## EXERCISE
Retype the data below exactly; skip every image.

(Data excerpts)
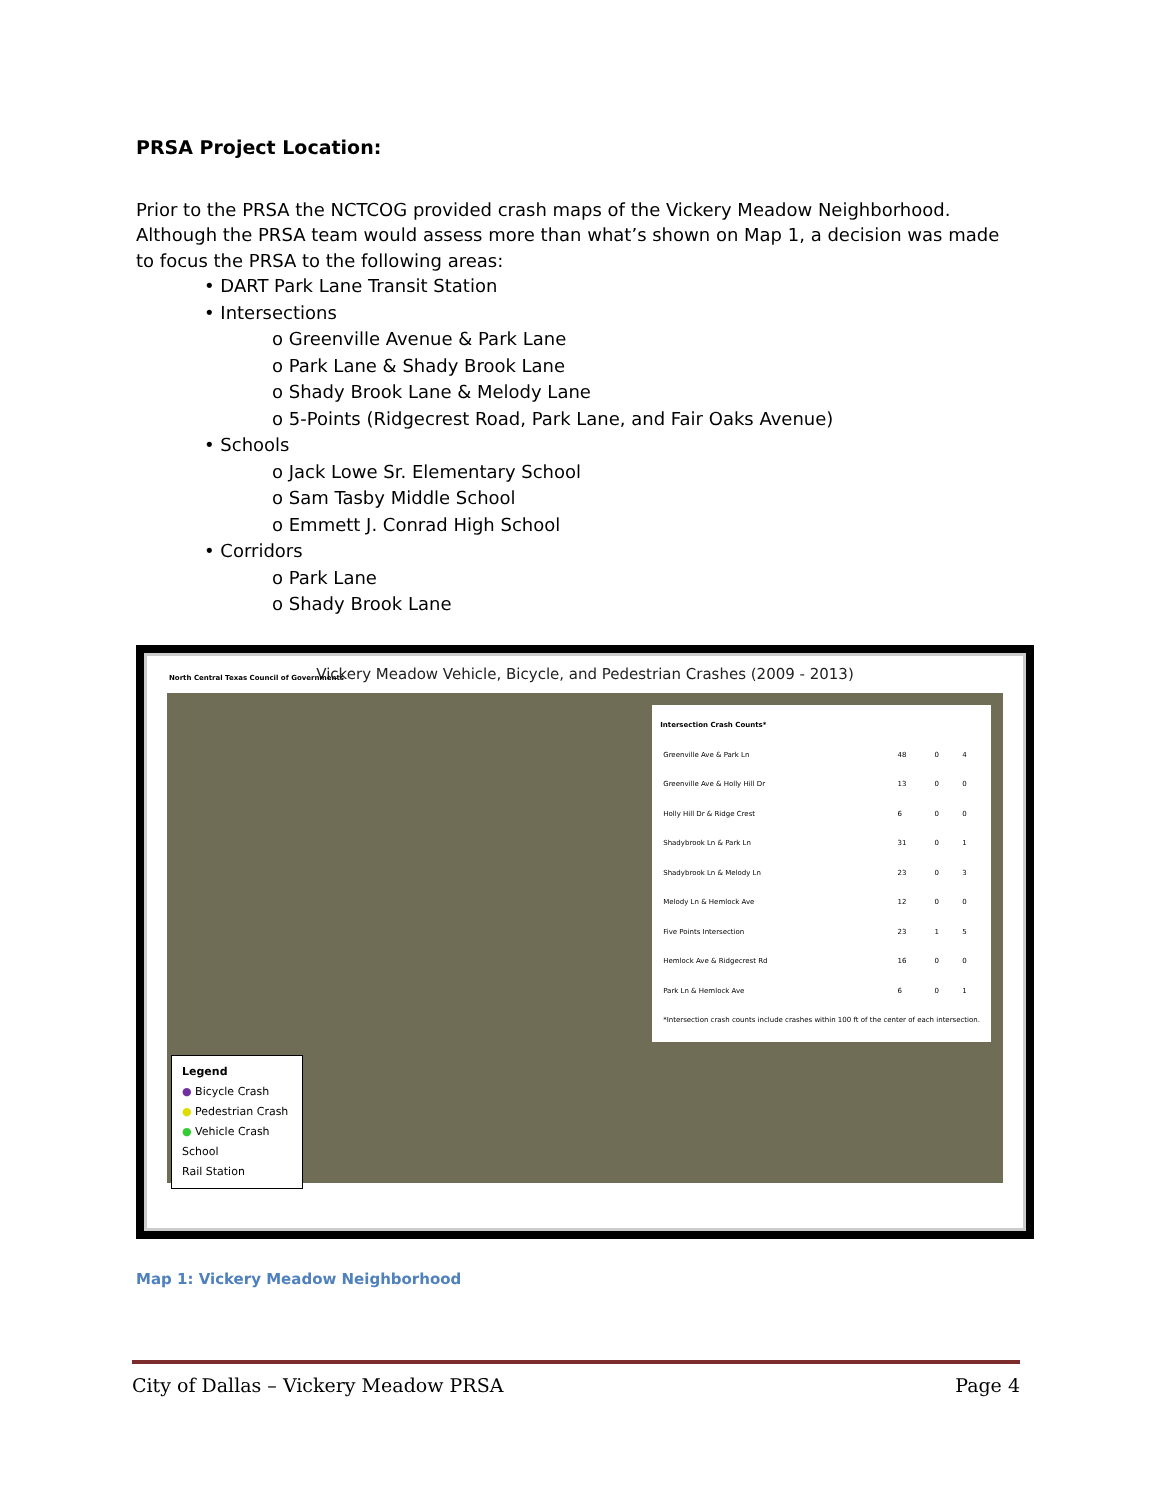PRSA Project Location:
Prior to the PRSA the NCTCOG provided crash maps of the Vickery Meadow Neighborhood. Although the PRSA team would assess more than what’s shown on Map 1, a decision was made to focus the PRSA to the following areas:
• DART Park Lane Transit Station
• Intersections
o Greenville Avenue & Park Lane
o Park Lane & Shady Brook Lane
o Shady Brook Lane & Melody Lane
o 5-Points (Ridgecrest Road, Park Lane, and Fair Oaks Avenue)
• Schools
o Jack Lowe Sr. Elementary School
o Sam Tasby Middle School
o Emmett J. Conrad High School
• Corridors
o Park Lane
o Shady Brook Lane
North Central Texas Council of Governments
Vickery Meadow Vehicle, Bicycle, and Pedestrian Crashes (2009 - 2013)
| Intersection Crash Counts* | | | |
| --- | --- | --- | --- |
| Greenville Ave & Park Ln | 48 | 0 | 4 |
| Greenville Ave & Holly Hill Dr | 13 | 0 | 0 |
| Holly Hill Dr & Ridge Crest | 6 | 0 | 0 |
| Shadybrook Ln & Park Ln | 31 | 0 | 1 |
| Shadybrook Ln & Melody Ln | 23 | 0 | 3 |
| Melody Ln & Hemlock Ave | 12 | 0 | 0 |
| Five Points Intersection | 23 | 1 | 5 |
| Hemlock Ave & Ridgecrest Rd | 16 | 0 | 0 |
| Park Ln & Hemlock Ave | 6 | 0 | 1 |
| *Intersection crash counts include crashes within 100 ft of the center of each intersection. | | | |
Legend
● Bicycle Crash
● Pedestrian Crash
● Vehicle Crash
School
Rail Station
Map 1: Vickery Meadow Neighborhood
City of Dallas – Vickery Meadow PRSA Page 4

## ANSWER TO THE EXERCISE
PRSA Project Location:
Prior to the PRSA the NCTCOG provided crash maps of the Vickery Meadow Neighborhood. Although the PRSA team would assess more than what’s shown on Map 1, a decision was made to focus the PRSA to the following areas:
• DART Park Lane Transit Station
• Intersections
o Greenville Avenue & Park Lane
o Park Lane & Shady Brook Lane
o Shady Brook Lane & Melody Lane
o 5-Points (Ridgecrest Road, Park Lane, and Fair Oaks Avenue)
• Schools
o Jack Lowe Sr. Elementary School
o Sam Tasby Middle School
o Emmett J. Conrad High School
• Corridors
o Park Lane
o Shady Brook Lane
North Central Texas Council of Governments
Vickery Meadow Vehicle, Bicycle, and Pedestrian Crashes (2009 - 2013)
| Intersection Crash Counts* | | | |
| --- | --- | --- | --- |
| Greenville Ave & Park Ln | 48 | 0 | 4 |
| Greenville Ave & Holly Hill Dr | 13 | 0 | 0 |
| Holly Hill Dr & Ridge Crest | 6 | 0 | 0 |
| Shadybrook Ln & Park Ln | 31 | 0 | 1 |
| Shadybrook Ln & Melody Ln | 23 | 0 | 3 |
| Melody Ln & Hemlock Ave | 12 | 0 | 0 |
| Five Points Intersection | 23 | 1 | 5 |
| Hemlock Ave & Ridgecrest Rd | 16 | 0 | 0 |
| Park Ln & Hemlock Ave | 6 | 0 | 1 |
| *Intersection crash counts include crashes within 100 ft of the center of each intersection. | | | |
Legend
● Bicycle Crash
● Pedestrian Crash
● Vehicle Crash
School
Rail Station
Map 1: Vickery Meadow Neighborhood
City of Dallas – Vickery Meadow PRSA Page 4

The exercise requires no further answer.